Макс увлекся рассказом. Это было заметно. Он торопился рассказывать:
– Какое влияние? Хм... Пока каф не принадлежит никому, это – стихийная энергия. Характер ее влияния на окружающий мир может быть какой угодно. Каф способен вызвать землетрясение в пустыне, песчаную бурю на заснеженных горных склонах, наводнение в лесной чаще и пожар на болотных топях. Звери и птицы чуют гибельную энергию и заранее покидают то место, где концентрируется каф. Зато появляются другие существа. Дети Поля называют их итху – нерожденные демоны.

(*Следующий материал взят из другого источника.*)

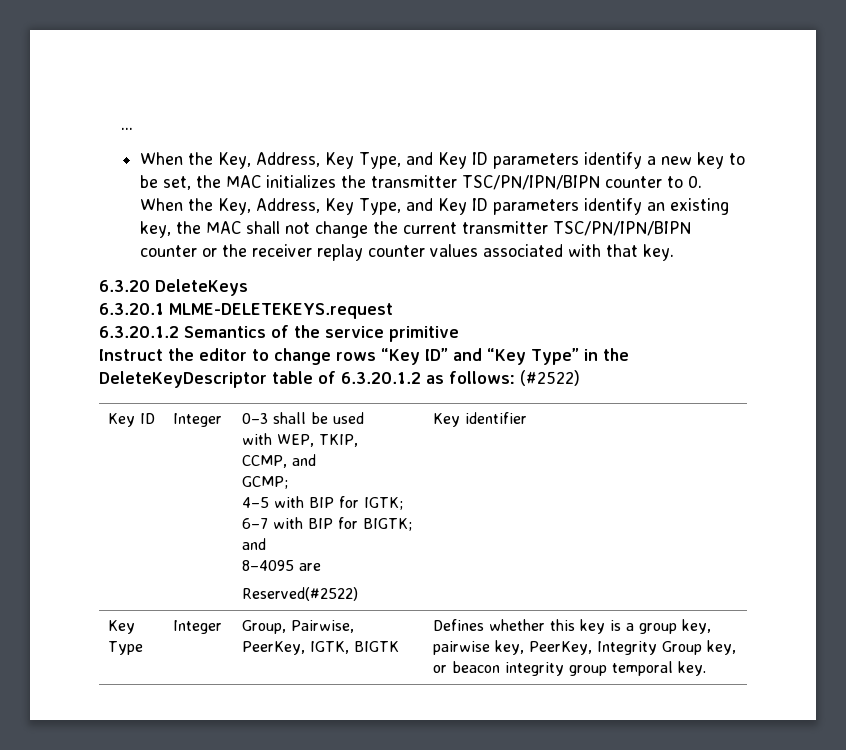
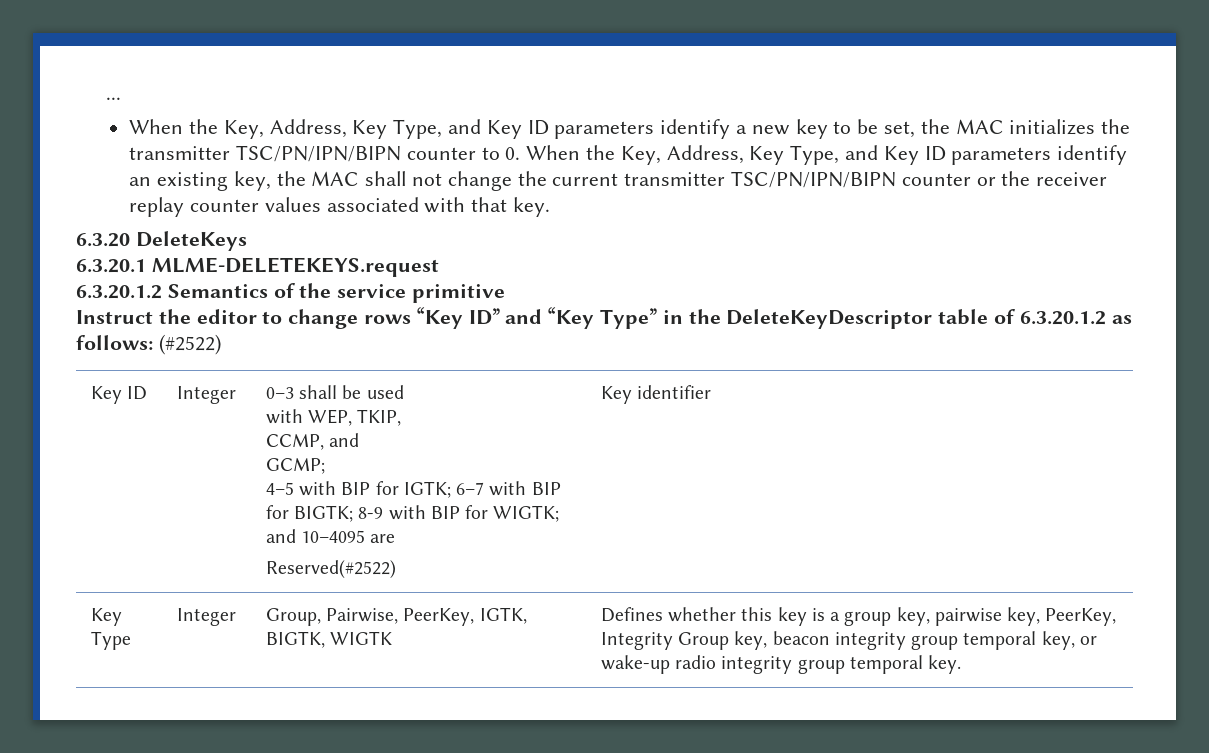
[242,538,267,550] [242,560,295,571] and // 8–4095 -> [358,505,560,522] [265,529,366,543] 8-9 with BIP for WIGTK; and 10–4095
[354,641,400,652] BIGTK -> [265,631,393,648] BIGTK, WIGTK
[433,665,448,673] or -> (768, 640) none
(674, 668) none -> [1041,631,1097,650] [600,655,923,674] key, or wake-up radio integrity group temporal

– Как это – нерожденные? – спросил я.
– Хм... Дети Поля верят в то, что энергия кафа разъедает оболочку земли, проникая в темные глубины, где обитают твари, чье рождение еще не состоялось.
– Не совсем понимаю.
– Я тоже. Все, что есть в Поле, сотворено Создателями. Но ведь никто не может создать нечто из ничего. Тот же закон сохранения энергии. Каф преобразует небытие таким образом, что итху создают сами себя и появляются перед людьми в своем истинном сокровенном виде. Некоторое время каф активно функционирует, его энергия все возрастает, а достигая абсолютного максимума, распыляется.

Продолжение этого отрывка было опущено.